In altri Paesi i numeri sono di gran lunga superiori: in Germania, ad esempio, sono 500mila i tamponi settimanali, circa 70mila al giorno, pari a oltre 10 volte tanto quelli effettuati in Italia (circa 6.000 al giorno, secondo i dati della Protezione civile e delle Regioni).

Tempi e modi

Rispetto alle prime settimane, i tempi per ottenere il risultato di un tampone si sono accorciati: dalle 24 ore iniziali per un responso si è scesi anche a 4/6 ore di media. «I tamponi possono essere effettuati anche in auto, ci sono test che permettono di avere i risultati rapidissimi, anche in 45 minuti, e sono piuttosto affidabili, ma occorre un’organizzazione logistica accurata, che prevede risorse materiali e umane, di personale. Si devono acquistare i bastoncini di cotone di cui sono costituiti i tamponi e i reagenti, ma si deve disporre anche delle macchine che processino il risultato e del personale addetto. Teniamo presente che in un momento di grande richiesta mondiale di kit la capacità produttiva non è infinita» spiega l’infettivologo.

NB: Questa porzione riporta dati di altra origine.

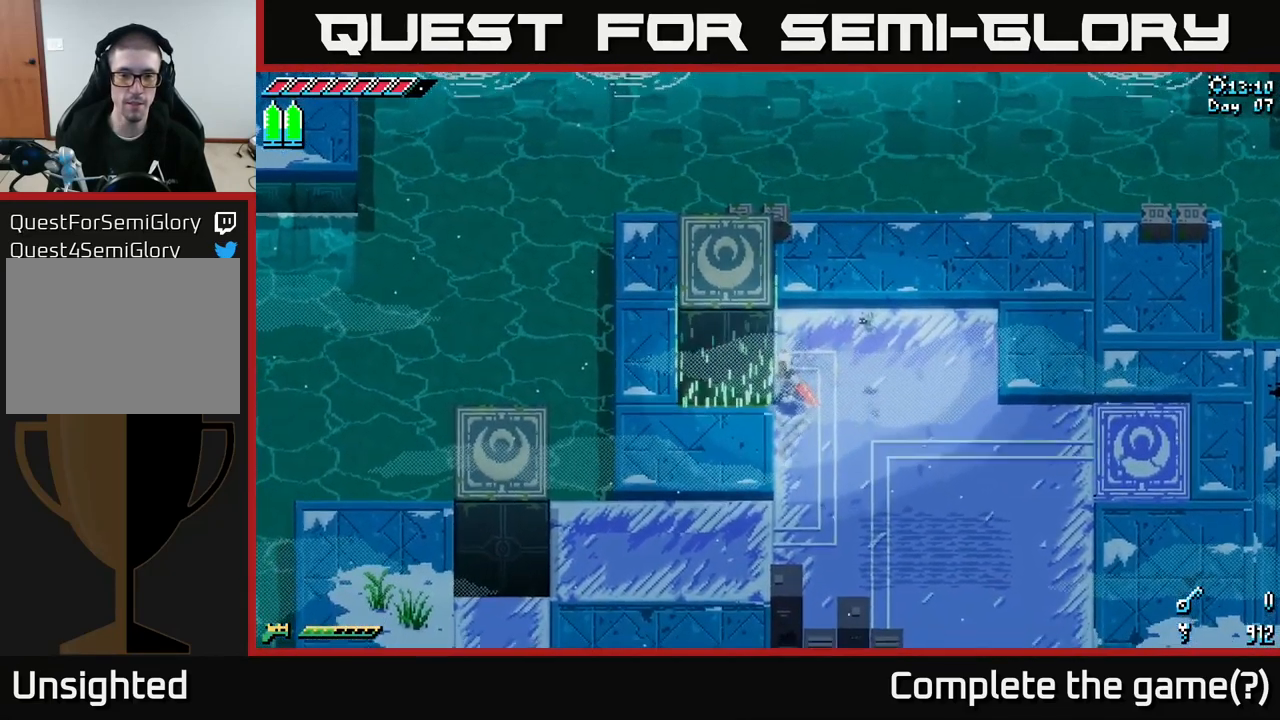
{"buttons": ["X"], "left_stick": "down-left", "right_stick": "center", "events": [[33, "X", "up"], [133, "X", "down"], [283, "X", "up"], [399, "X", "down"]]}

Se il costo della materia prima è contenuto (1 euro circa a bastoncino) a incidere è invece quello dei reagenti, della lavorazione e dei trasporti. Anche per questioni di spese, ad esempio, nel Lazio si è dato il via libera ai test sierologici (45 euro con prelievo venoso, 20 con sangue capillare, con esito in 15 minuti per entrambi. Ma l’affidabilità non è la stessa tanto che la Regione ha imposto alle aziende di specificare che il risultato non fornisce alcun tipo di certificazione per un’eventuale guarigione, positività o contagiosità della malattia.

I limiti dei tamponi

«I tamponi al momento rappresentano lo strumento principale e più affidabile di cui disponiamo per individuare i contagi, ma hanno anch’essi dei limiti. Ad esempio, non tutti possono effettuarli, occorre una formazione del personale: il bastoncino va infilato con una certa inclinazione e deve toccare una parte precisa del tratto rinofaringeo, altrimenti si rischia un falso negativo. Chi è a digiuno di anatomia potrebbe sbagliare» spiega l’infettivologo del Niguarda. «Anche la tempistica è fondamentale, perché effettuato troppo presto potrebbe risultare negativo, mentre la malattia potrebbe comparire nei giorni seguenti. Oppure potrebbe capitare che il virus non si trovi più nel naso o in gola, ma sia già nei polmoni» aggiunge il direttore del reparto di Malattie infettive dell’ospedale milanese.

Altre soluzioni?

«Negli ospedali procediamo con più valutazioni per poter stabilire se un paziente è contagioso: oltre al tampone si fa un’ecografia polmonare e si indaga la storia clinica. È chiaro che non è pensabile seguire questa procedura su larga scala, quindi occorre organizzarsi per aumentare i tamponi, possibilmente incrociandoli con i test sierologici, dunque da fare entrambi. Ma nel frattempo bisogna affidarsi ad altre misure: il distanziamento sociale e le mascherine sono indispensabili. I termoscanner e le termocamere possono essere utili, ma non del tutto affidabili, dal momento che ci sono anche asintomatici che dunque non presentano febbre, ma possono trasmettere l’infezione» conclude Massimo Puoti.